_INFORMATION PROVIDED:_
Content starts

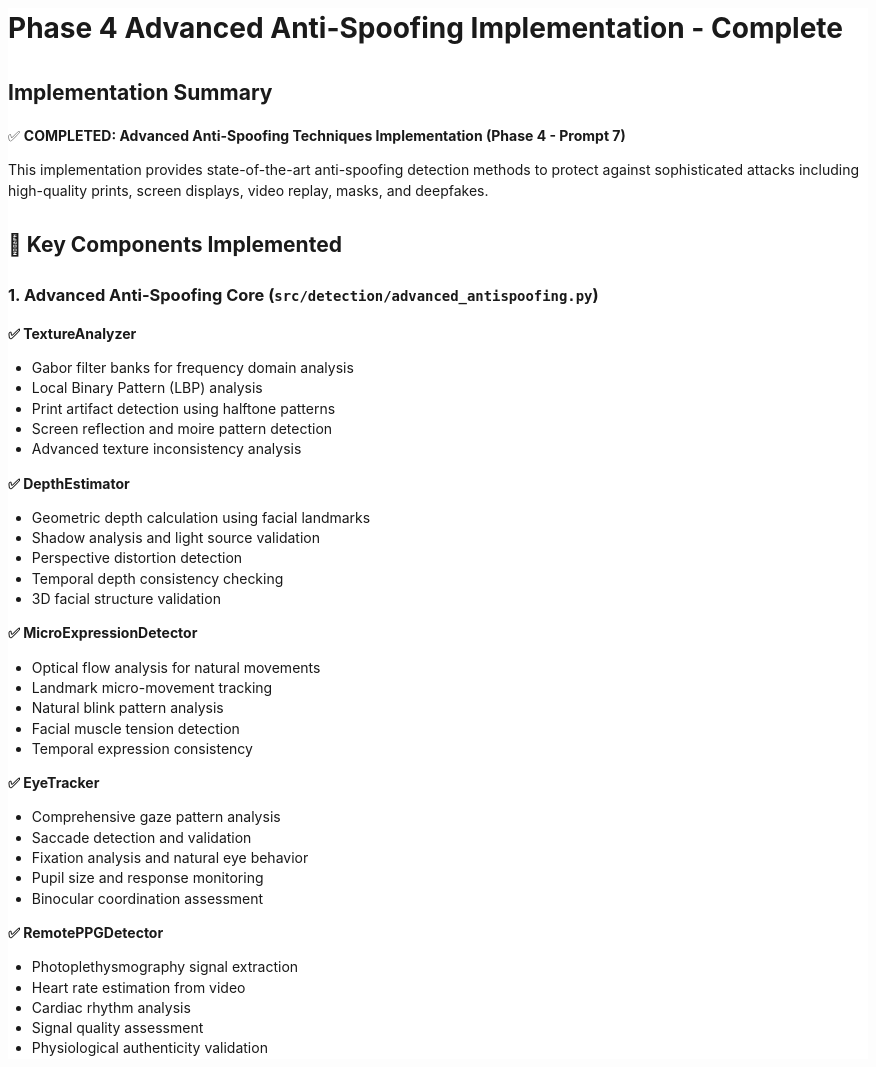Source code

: # Phase 4 Advanced Anti-Spoofing Implementation - Complete

## Implementation Summary

✅ **COMPLETED: Advanced Anti-Spoofing Techniques Implementation (Phase 4 - Prompt 7)**

This implementation provides state-of-the-art anti-spoofing detection methods to protect against sophisticated attacks including high-quality prints, screen displays, video replay, masks, and deepfakes.

## 🎯 Key Components Implemented

### 1. Advanced Anti-Spoofing Core (`src/detection/advanced_antispoofing.py`)

**✅ TextureAnalyzer**

- Gabor filter banks for frequency domain analysis
- Local Binary Pattern (LBP) analysis
- Print artifact detection using halftone patterns
- Screen reflection and moire pattern detection
- Advanced texture inconsistency analysis

**✅ DepthEstimator**

- Geometric depth calculation using facial landmarks
- Shadow analysis and light source validation
- Perspective distortion detection
- Temporal depth consistency checking
- 3D facial structure validation

**✅ MicroExpressionDetector**

- Optical flow analysis for natural movements
- Landmark micro-movement tracking
- Natural blink pattern analysis
- Facial muscle tension detection
- Temporal expression consistency

**✅ EyeTracker**

- Comprehensive gaze pattern analysis
- Saccade detection and validation
- Fixation analysis and natural eye behavior
- Pupil size and response monitoring
- Binocular coordination assessment

**✅ RemotePPGDetector**

- Photoplethysmography signal extraction
- Heart rate estimation from video
- Cardiac rhythm analysis
- Signal quality assessment
- Physiological authenticity validation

Content ends

_ASSIGNMENT:_ Write out all the data exactly, minus pictures.

_RESPONSE BELOW:_
Source code

: # Phase 4 Advanced Anti-Spoofing Implementation - Complete

## Implementation Summary

✅ **COMPLETED: Advanced Anti-Spoofing Techniques Implementation (Phase 4 - Prompt 7)**

This implementation provides state-of-the-art anti-spoofing detection methods to protect against sophisticated attacks including high-quality prints, screen displays, video replay, masks, and deepfakes.

## 🎯 Key Components Implemented

### 1. Advanced Anti-Spoofing Core (`src/detection/advanced_antispoofing.py`)

**✅ TextureAnalyzer**

- Gabor filter banks for frequency domain analysis
- Local Binary Pattern (LBP) analysis
- Print artifact detection using halftone patterns
- Screen reflection and moire pattern detection
- Advanced texture inconsistency analysis

**✅ DepthEstimator**

- Geometric depth calculation using facial landmarks
- Shadow analysis and light source validation
- Perspective distortion detection
- Temporal depth consistency checking
- 3D facial structure validation

**✅ MicroExpressionDetector**

- Optical flow analysis for natural movements
- Landmark micro-movement tracking
- Natural blink pattern analysis
- Facial muscle tension detection
- Temporal expression consistency

**✅ EyeTracker**

- Comprehensive gaze pattern analysis
- Saccade detection and validation
- Fixation analysis and natural eye behavior
- Pupil size and response monitoring
- Binocular coordination assessment

**✅ RemotePPGDetector**

- Photoplethysmography signal extraction
- Heart rate estimation from video
- Cardiac rhythm analysis
- Signal quality assessment
- Physiological authenticity validation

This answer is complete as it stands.